- _Source extract_
That is unacceptable.
If I haven’t gotten to the bottom of it soon, my only choice might just be to block Google from the site outright (why pay for the bandwidth their crawler uses if we are being excluded from the results?) and personally wean myself from Google search, for whatever that is worth as a personal stance. Is my best alternative really “Bing, and it’s done“?? Google, you really put me between a rock and a hard place.
* nor, based on analysis of the server logs, the “Reconsideration request” you can submit via the Webmaster tools thingy. Unless there are human reviewers lurking in an underground bunker somewhere disguised as residential cable customers from Peoria, or a vast distributed network of speed-readers who are each assigned one line to read, the speed of the hit-streams identifiable as coming from Google during the time of said review easily beat my personal best, and, much like the MTV Music Awards, show no evidence of human intelligence.
** From said page: “If you believe that another site is abusing Google’s quality guidelines, please report that site at https://www.google.com/webmasters/tools/spamreport. Google prefers developing scalable and automated solutions to problems, so we attempt to minimize hand-to-hand spam fighting. The spam reports we receive are used to create scalable algorithms that recognize and block future spam attempts.” Great, The Algorithm is now in charge of deciding who the humans on the Web are.

- _Questions_
(a) From the excerpt on Google, write out the passage from "That is unacceptable." up to and including "a hard place.".
(b) According to the excerpt on Google, at what address should someone report a site they believe is abusing Google's quality guidelines?
(c) Using the excerpt on Google, explain why the writer considers blocking Google from the site outright.

- _Data excerpts_
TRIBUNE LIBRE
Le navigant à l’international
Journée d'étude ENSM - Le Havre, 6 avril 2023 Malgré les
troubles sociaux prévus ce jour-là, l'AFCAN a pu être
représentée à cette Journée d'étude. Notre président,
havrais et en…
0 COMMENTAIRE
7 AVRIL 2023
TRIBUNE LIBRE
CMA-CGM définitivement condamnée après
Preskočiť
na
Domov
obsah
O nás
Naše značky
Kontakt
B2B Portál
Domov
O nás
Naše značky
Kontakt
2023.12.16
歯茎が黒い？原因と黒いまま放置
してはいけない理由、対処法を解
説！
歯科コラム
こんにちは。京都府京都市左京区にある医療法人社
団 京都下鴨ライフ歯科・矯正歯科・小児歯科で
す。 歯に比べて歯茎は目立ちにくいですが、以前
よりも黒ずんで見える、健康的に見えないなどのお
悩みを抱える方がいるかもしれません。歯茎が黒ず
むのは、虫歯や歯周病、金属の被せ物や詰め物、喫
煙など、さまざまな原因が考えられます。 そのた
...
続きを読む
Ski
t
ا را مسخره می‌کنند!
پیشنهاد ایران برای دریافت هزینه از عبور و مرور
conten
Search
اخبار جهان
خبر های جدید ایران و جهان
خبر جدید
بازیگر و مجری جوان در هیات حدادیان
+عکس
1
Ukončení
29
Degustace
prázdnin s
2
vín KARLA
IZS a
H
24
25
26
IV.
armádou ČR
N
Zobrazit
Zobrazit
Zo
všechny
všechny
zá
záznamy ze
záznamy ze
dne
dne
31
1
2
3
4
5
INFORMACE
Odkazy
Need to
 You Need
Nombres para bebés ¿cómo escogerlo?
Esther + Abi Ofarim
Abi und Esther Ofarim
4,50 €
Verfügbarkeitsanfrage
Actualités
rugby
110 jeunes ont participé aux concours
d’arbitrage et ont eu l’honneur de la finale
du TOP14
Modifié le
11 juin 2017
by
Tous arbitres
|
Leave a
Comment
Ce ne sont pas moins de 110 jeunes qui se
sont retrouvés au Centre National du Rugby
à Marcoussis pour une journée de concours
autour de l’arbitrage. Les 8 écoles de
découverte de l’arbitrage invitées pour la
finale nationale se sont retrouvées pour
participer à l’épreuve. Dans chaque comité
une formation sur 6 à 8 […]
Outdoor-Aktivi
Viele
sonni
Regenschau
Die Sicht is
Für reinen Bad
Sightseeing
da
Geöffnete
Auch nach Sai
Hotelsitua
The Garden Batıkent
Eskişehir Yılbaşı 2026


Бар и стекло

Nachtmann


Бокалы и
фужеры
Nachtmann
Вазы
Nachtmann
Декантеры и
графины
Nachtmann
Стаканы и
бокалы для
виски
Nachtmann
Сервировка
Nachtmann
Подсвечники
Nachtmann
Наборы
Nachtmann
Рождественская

- _Answers to the exercises_
(a)
That is unacceptable.
If I haven’t gotten to the bottom of it soon, my only choice might just be to block Google from the site outright (why pay for the bandwidth their crawler uses if we are being excluded from the results?) and personally wean myself from Google search, for whatever that is worth as a personal stance. Is my best alternative really “Bing, and it’s done“?? Google, you really put me between a rock and a hard place.

(b) https://www.google.com/webmasters/tools/spamreport

(c) The site is being excluded from Google's results. So the writer sees no reason to keep paying for the bandwidth that Google's crawler uses.